(Beginning of Data records)

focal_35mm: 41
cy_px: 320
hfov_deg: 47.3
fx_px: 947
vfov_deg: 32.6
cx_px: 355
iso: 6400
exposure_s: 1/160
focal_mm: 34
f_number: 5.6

(End of Data records)
(Beginning of Data records)

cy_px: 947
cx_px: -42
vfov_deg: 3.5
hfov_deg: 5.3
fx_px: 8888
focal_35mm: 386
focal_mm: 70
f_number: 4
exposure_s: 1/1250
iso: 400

(End of Data records)

◆ **Assigned task**
The stretch of entries above that starts with the line containing "focal_35mm: 41" and goes on through the line containing "f_number: 5.6" is to be transcribed exactly, and no other line is to be transcribed.

◆ **Exercise result**
focal_35mm: 41
cy_px: 320
hfov_deg: 47.3
fx_px: 947
vfov_deg: 32.6
cx_px: 355
iso: 6400
exposure_s: 1/160
focal_mm: 34
f_number: 5.6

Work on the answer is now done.